Duplicate lines in atomic database
Opened this issue · 1 comments
AlexHls commented
Describe the bug
The atomic data base generated from the quickstart notebook (i.e. the TARDIS quickstart database kurucz_cd23_chianti_H_He
) contains duplicate lines_data
/ lines
entries. This can lead to issues, e.g., when reindexing the database (see TARDIS #2442).
To Reproduce
import pandas as pd
from tardis.io.atom_data.util import download_atom_data
download_atom_data('kurucz_cd23_chianti_H_He')
store = pd.HDFStore('/path/to/kurucz_cd23_chianti_H_He.h5')
def check_duplicates(df, verbose=False):
dup_idx = df.index[df.index.duplicated()]
not_identical = 0
for idx in dup_idx:
data = df.loc[idx]
assert len(data) > 1, "Ups"
identical = True
for i in range(len(data) - 1):
# Line ID will obviously be different
data_a = data.iloc[i].drop(labels="line_id")
data_b = data.iloc[i+1].drop(labels="line_id")
identical = data_a.equals(data_b)
if not identical:
if verbose:
print(data.loc[idx])
not_identical += 1
if not_identical > 0:
raise ValueError("Not all data is identical! (%d not identical)" % not_identical)

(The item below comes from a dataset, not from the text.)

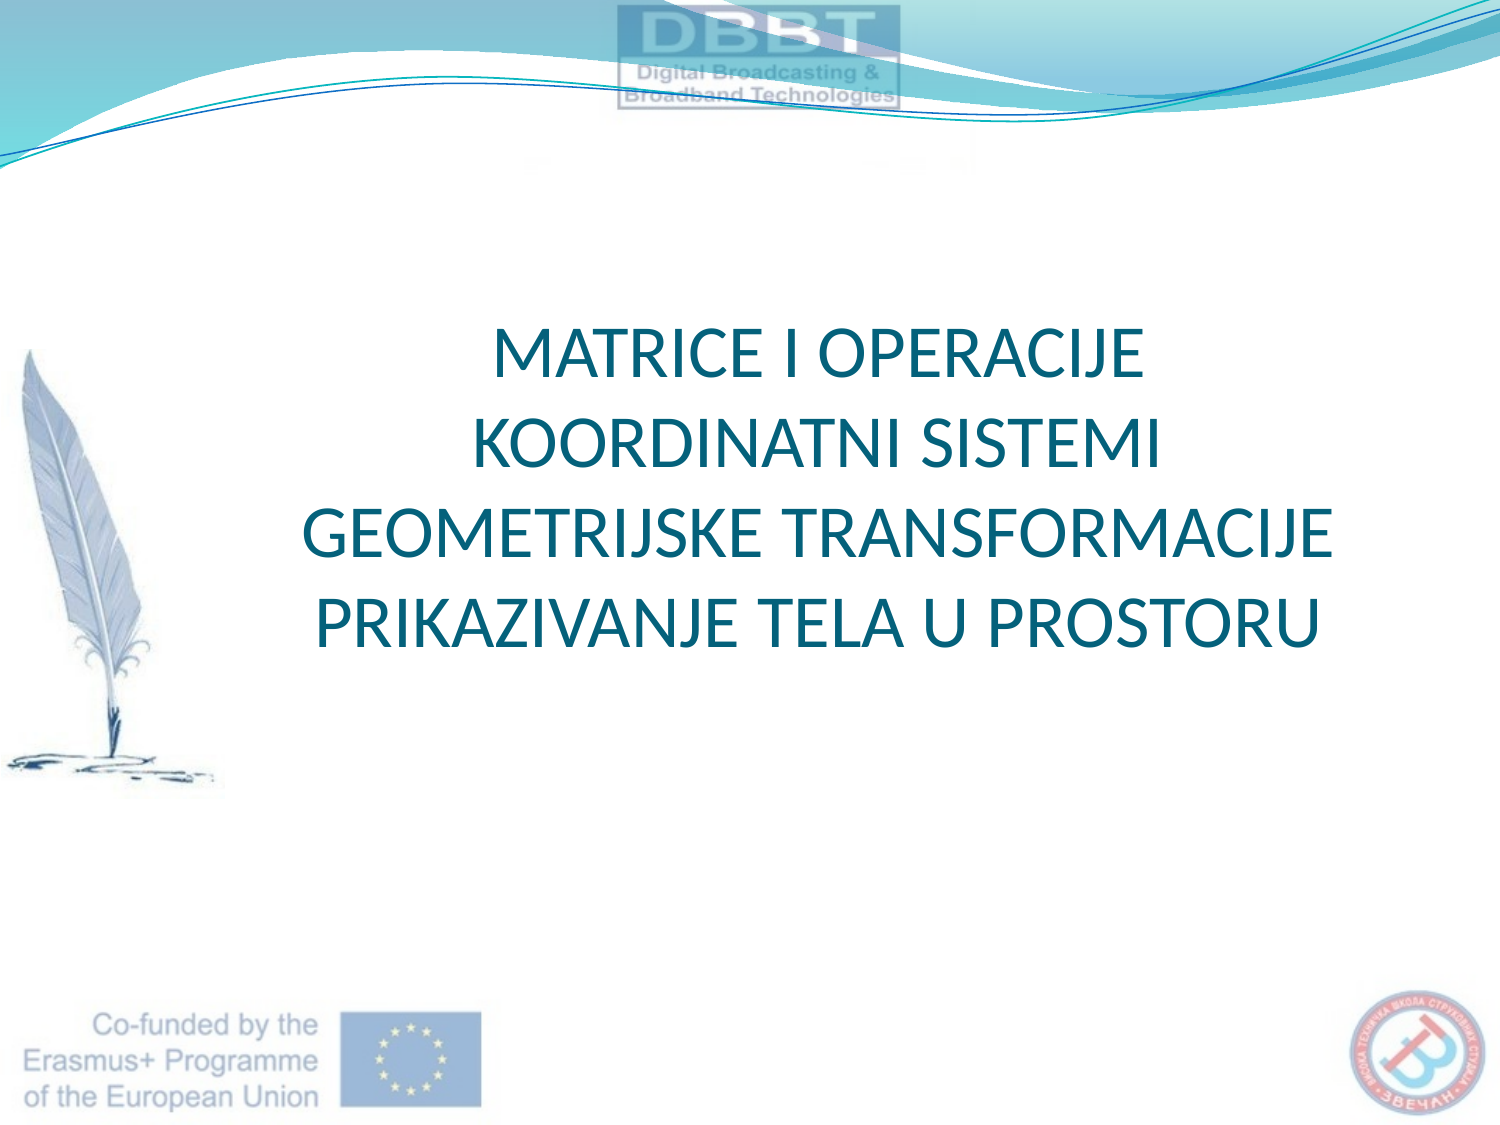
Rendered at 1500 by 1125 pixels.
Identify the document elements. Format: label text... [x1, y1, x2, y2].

title MATRICE I OPERACIJE KOORDINATNI SISTEMI GEOMETRIJSKE TRANSFORMACIJE PRIKAZIVANJE TELA U PROSTORU [232, 474, 1425, 663]
picture [1, 349, 226, 799]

check_duplicates(store["lines"])
Screenshots
System
-
OS:
- GNU/Linux
- macOS
-
Environment (
conda list
):
(Default carsus env)
Additional context
andrewfullard commented
I'm not sure why this code raises a ValueError when the data are not identical, when I assume it should be looking the count of duplicates. I tried this with a newly-generated output from Carsus and there don't seem to be duplicates (hard to say) so regenerating the basic TARDIS atom data seems like a good idea.